Deus não joga aos dados

Há "verdades de fé" na religião católica que se entranham em contradições que, ao serem resolvidas pela dogmática teológica, fazem o não crente cair no espanto. E abrem a porta para a heresia contra a palavra em nome do Verbo.
A ideia de que o Supremo Bem só cria seres bons e livres e que foi por acto voluntário dos Anjos, criaturas suas, uns escolheram a bondade e com isso a salvação, e outros o mal, e com isso se perderam, ainda pode resistir a um primeiro escrutínio da razão, por conter em si a congruência lógica que pode ser critério de verdade racional: por terem Alma, por serem puros espíritos, teriam a dignidade da livre escolha.
Mas que, sucedendo que  nessa escolha, assim o o postula a doutrina, os Anjos a tenham feito de modo irremediável porque irreversível, nisso equivalendo a livre opção à que não permite outra alternativa subsequente, e no caso dos Malignos, afinal Anjos caídos, a liberdade os condenou à danação irreversível é que faz nascer o ilogismo incompreensível. 

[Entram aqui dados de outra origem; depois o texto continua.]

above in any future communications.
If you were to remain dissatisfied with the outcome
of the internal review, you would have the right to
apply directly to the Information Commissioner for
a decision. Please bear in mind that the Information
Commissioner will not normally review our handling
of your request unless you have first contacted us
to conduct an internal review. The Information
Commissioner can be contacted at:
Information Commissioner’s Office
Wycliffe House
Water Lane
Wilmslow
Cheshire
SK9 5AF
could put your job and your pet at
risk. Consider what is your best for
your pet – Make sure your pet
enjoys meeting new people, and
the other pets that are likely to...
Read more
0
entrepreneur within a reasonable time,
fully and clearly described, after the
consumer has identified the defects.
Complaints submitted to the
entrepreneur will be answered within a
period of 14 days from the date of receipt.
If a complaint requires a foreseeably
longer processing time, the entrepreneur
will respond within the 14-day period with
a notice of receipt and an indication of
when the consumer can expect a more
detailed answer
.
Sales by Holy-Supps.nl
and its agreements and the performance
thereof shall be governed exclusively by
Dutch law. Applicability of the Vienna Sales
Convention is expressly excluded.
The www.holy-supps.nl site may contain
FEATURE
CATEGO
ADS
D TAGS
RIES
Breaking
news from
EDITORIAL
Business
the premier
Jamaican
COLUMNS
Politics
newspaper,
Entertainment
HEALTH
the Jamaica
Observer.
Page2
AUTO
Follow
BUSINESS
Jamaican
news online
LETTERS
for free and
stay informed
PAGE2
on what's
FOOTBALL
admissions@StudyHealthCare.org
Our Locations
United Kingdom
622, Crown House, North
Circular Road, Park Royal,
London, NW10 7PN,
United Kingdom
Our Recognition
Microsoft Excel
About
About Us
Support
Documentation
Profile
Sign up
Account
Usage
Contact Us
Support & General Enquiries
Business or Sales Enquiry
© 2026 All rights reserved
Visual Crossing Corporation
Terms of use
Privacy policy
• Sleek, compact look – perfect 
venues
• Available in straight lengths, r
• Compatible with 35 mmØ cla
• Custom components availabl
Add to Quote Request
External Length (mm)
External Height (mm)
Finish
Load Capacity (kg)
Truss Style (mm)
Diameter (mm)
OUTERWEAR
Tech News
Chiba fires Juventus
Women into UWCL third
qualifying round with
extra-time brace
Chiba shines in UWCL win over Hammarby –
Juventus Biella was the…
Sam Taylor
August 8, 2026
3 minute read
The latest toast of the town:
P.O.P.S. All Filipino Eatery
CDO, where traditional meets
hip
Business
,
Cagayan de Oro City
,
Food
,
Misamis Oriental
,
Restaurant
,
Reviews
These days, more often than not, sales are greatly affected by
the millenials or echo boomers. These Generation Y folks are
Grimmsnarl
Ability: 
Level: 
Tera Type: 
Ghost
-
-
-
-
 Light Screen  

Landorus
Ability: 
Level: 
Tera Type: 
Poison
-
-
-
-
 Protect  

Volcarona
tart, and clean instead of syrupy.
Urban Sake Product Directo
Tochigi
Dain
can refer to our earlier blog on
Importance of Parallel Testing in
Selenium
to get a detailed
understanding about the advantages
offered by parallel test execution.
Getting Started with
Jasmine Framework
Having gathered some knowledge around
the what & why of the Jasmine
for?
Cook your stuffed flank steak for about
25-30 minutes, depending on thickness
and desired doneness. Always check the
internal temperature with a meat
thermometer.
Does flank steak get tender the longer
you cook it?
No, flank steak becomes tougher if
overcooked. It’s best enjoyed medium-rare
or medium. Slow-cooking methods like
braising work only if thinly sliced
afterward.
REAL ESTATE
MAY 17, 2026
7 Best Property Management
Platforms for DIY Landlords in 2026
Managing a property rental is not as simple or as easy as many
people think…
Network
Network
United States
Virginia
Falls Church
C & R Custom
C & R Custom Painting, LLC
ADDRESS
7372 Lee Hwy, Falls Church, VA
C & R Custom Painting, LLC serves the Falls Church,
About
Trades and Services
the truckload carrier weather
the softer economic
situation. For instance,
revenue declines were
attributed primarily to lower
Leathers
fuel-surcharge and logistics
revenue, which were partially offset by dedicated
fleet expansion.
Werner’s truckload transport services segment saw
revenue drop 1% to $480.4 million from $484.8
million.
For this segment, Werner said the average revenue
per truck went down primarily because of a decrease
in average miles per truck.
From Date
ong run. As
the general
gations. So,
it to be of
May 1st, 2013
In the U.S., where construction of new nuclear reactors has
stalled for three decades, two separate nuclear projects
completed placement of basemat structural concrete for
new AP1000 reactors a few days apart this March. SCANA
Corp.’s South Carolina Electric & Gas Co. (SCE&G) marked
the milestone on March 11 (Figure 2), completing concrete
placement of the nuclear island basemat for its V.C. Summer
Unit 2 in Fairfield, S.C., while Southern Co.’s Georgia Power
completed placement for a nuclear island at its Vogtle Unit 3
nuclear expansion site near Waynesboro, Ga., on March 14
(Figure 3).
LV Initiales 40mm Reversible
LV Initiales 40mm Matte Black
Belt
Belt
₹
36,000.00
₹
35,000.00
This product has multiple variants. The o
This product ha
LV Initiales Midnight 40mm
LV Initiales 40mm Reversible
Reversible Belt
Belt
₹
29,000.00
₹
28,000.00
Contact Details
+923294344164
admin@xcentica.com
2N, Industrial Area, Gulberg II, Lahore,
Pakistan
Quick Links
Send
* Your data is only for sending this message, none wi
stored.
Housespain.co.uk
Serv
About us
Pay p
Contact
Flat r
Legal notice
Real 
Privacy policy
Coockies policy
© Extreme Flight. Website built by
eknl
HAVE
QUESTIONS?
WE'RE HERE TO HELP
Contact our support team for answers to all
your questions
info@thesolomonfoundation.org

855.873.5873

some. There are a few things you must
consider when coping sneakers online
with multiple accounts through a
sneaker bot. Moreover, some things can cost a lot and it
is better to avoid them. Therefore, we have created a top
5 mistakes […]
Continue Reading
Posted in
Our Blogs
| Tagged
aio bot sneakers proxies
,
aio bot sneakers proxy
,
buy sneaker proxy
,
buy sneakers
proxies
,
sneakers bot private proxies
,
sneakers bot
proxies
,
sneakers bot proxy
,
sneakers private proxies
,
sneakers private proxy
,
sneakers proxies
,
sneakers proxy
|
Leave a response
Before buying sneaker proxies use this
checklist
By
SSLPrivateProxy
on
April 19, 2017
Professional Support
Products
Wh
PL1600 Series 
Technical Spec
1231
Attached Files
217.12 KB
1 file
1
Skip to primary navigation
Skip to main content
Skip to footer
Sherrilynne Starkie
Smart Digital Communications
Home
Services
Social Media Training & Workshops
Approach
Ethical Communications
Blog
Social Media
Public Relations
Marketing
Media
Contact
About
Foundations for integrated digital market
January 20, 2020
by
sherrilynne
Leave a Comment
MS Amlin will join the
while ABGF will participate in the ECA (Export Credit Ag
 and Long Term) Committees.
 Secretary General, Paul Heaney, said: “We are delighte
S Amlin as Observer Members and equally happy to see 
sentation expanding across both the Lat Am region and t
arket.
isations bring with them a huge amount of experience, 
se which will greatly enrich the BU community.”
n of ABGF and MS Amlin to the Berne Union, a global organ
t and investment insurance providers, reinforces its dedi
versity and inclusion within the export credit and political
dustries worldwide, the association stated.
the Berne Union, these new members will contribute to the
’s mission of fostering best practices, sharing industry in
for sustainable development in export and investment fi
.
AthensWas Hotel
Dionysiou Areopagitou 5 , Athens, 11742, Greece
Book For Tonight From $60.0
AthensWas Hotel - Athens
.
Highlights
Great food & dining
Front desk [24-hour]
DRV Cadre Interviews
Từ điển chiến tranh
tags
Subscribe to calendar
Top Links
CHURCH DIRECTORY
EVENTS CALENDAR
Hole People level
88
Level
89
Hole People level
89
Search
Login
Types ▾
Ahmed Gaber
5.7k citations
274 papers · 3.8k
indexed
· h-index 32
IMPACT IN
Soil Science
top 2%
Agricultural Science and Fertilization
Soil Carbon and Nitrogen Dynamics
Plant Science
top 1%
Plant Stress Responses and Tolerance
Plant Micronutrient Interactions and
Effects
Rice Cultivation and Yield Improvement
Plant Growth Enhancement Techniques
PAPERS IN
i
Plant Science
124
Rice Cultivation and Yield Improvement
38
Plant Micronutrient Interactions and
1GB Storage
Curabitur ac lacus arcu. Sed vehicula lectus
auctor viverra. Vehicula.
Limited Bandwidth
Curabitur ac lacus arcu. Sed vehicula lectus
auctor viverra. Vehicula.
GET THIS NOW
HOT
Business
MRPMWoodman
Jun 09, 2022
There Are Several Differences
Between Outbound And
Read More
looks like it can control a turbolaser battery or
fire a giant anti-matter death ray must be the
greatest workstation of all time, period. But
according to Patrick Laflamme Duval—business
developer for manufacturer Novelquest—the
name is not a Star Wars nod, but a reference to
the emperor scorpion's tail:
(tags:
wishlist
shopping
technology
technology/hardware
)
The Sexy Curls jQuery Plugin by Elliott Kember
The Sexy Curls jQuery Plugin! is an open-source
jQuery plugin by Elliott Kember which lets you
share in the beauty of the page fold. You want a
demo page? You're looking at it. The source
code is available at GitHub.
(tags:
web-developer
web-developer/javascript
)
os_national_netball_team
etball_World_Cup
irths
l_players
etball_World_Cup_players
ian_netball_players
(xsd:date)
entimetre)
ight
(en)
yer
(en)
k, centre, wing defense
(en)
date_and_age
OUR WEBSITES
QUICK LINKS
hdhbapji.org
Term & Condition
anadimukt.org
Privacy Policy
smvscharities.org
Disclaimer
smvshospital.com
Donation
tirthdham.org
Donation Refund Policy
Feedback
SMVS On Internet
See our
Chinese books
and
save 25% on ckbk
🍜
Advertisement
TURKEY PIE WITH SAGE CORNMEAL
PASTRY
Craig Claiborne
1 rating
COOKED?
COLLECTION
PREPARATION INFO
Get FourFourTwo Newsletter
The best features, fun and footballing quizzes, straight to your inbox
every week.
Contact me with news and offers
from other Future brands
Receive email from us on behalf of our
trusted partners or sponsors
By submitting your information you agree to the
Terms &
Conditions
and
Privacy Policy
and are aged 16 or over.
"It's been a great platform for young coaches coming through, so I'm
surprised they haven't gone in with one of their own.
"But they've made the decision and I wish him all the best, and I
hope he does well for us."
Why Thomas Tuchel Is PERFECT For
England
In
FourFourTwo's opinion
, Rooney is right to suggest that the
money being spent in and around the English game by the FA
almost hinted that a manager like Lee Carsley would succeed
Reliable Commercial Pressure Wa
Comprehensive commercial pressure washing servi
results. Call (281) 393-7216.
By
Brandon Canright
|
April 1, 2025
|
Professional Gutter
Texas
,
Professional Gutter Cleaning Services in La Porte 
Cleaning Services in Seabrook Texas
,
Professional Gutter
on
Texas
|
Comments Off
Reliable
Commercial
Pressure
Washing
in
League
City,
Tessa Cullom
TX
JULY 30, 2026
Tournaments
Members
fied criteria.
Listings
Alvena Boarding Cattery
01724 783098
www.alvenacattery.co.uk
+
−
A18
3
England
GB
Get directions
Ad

Não decorreria da Suma Bondade a possibilidade de perdoar? Não implicaria a mesma a Justiça uma redenção para os que quisessem regredir no seu mau passo, fruto do errado uso da sua liberdade, expiando a culpa, retornando ao caminho do bem para que pudesse obter a graça de uma absolvição? Não! Perdidos ficaram para sempre, porque nos Anjos a escolha, reza a teologia, é o que no homem é a morte: irremediável.
O mesmo se passa noutro ponto da doutrina, este, aliás, de modo mais agudo, quanto ao "pecado original". Por causa de Adão, seduzido por Eva, esta tentada pela serpente, afinal o próprio Diabo, foram aqueles nossos primitivos pais condenados, ele a ganhar o seu pão com o suor do seu rosto, ela a sofrer as incomodidades mensais da sua condição, ambos expulsos do Paraíso. Mas Deus perdoou-os, só que não o fez a nós «os degredados filhos de Eva», a totalidade da Humanidade, condenando-nos, por sucessão numa culpa que não temos, expulsos também do Paraíso e lançados nesta Terra, sentenciados a sofrer aquela pena a que eles foram poupados.
É isto o Ser Justo, vindo de quem cabe o Juízo Final? Justo, Aquele que condena quem não praticou o mal, porque perdendo-se eles, perdeu-se às Suas Mãos toda a Humanidade?
Poderia continuar e vou continuar. A não achar resposta sigo com mais afinco. A haver um Deus ele não pode ter sido construído pelo Homem. Não pode haver falácia que tenha de ser resolvida pela submissão ao insondável do "mistério", ainda que seja o caminho até ao Absoluto a partir do relativo.
Tudo o que é verdadeiro é simples e belo. A frase pertence a Albert Einstein, o mesmo que afirmou que o Senhor Deus não joga aos dados. Nem faz batota, acrescento, nesta véspera de Domingo.